There's so much lying beneath the surface: the remains of the Lost Villages and hundreds of wrecks, which make it a paradise for sport divers. Zebra mussels are an ill wind: they have made the St. Lawrence clearer, better than the thin pea-soup that it once was. In addition divers now ride jet-propelled drives, which means less air expended in fighting the current, and fewer clouds of silt kicked up.

My favourite spot was the wreck of the Lilly Parsons (take a peek at: She's a beautiful, clinker-built wooden coal ship that went down in 1877 and lies upside-down in the Brockville Narrows underneath the shipping lane, her keel arching up towards the sunlight. The current alongside is fierce, whipping the guide rope into vibrations like a plucked guitar string. Around her lies scattered coal, which will still burn even after so many years in the dark depths, though with a foul sulphur smell.

I wonder if the little moray eel still lives in the wreck, or whether generations of divers have scared it away...

Thursday, August 28, 2008

Seeing double, thinking single.

"Jim Brownell's Free Picnic", the wheel-up sign proclaimed beside Highway 2. Jim is our local Liberal MPP; from the number of times I've seen him attending local events from ribbon-cutting to church suppers I can confidently reveal that the man has the ability, like Padre Pio, to appear in more than one location at once, unless he has a body double. He's been at Queen's Park for several years now, but has managed to hang on to a guileless, open face and quick smile. The waistline creep tells another story, of the stress and busy-ness of the job. Jim has done a lot of good for our struggling area, which is why, apart from being a Liberal anyway, I vote for him.

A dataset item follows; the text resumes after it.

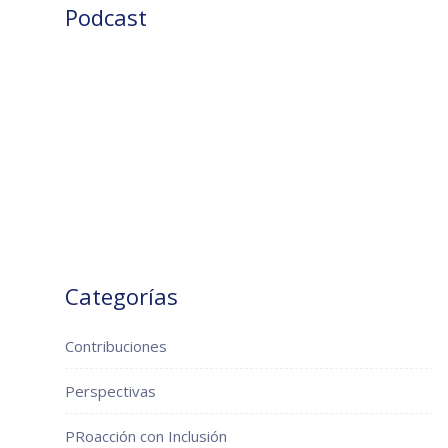
Podcast
Categorías
Contribuciones
Perspectivas
PRoacción con Inclusión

Guy Lauzon is our MP in Ottawa. The thing about having this small rural riding as your turf is that you know you're not going to rise to your feet in the House of Commons and have the attention of the world riveted upon you. You may as well devote your time to improving the lives of the ordinary people in your riding, which is what Guy does. I vote for him in the Federal Elections, though he's a Tory.

When I let slip this convoluted logic to my elder daughter she was aghast, as though I'd confessed to running a cat-house for these past few years. "Typical bloody Boomer," she sneered. "Talking Liberal and voting Conservative." She filled me in on the evils of Stephen Harper, who is not regarded as Calgary's favourite son. (Where have I been? I must have had my head in a bag.) I'd always thought he was too cozy with the US; one morning we're going to pull back the curtains and see that Lake Ontario has been piped down to Arizona, so they can squander it on artificial lakes for their golf-courses, in 45*c desert heat. Or all of BC's water has been siphoned away to fill the swimming-pools and wash the cars of Californians.

"Check out 'Security and Prosperity'" she said. "There's a whole body of negotiations going on without the public's knowledge or input."

Water is the new oil. Will the US one day be parachuting troops in to "restore peace" in Canada, seeing as we're such a terrorist threat?

Guess I'll not be voting Conservative, then.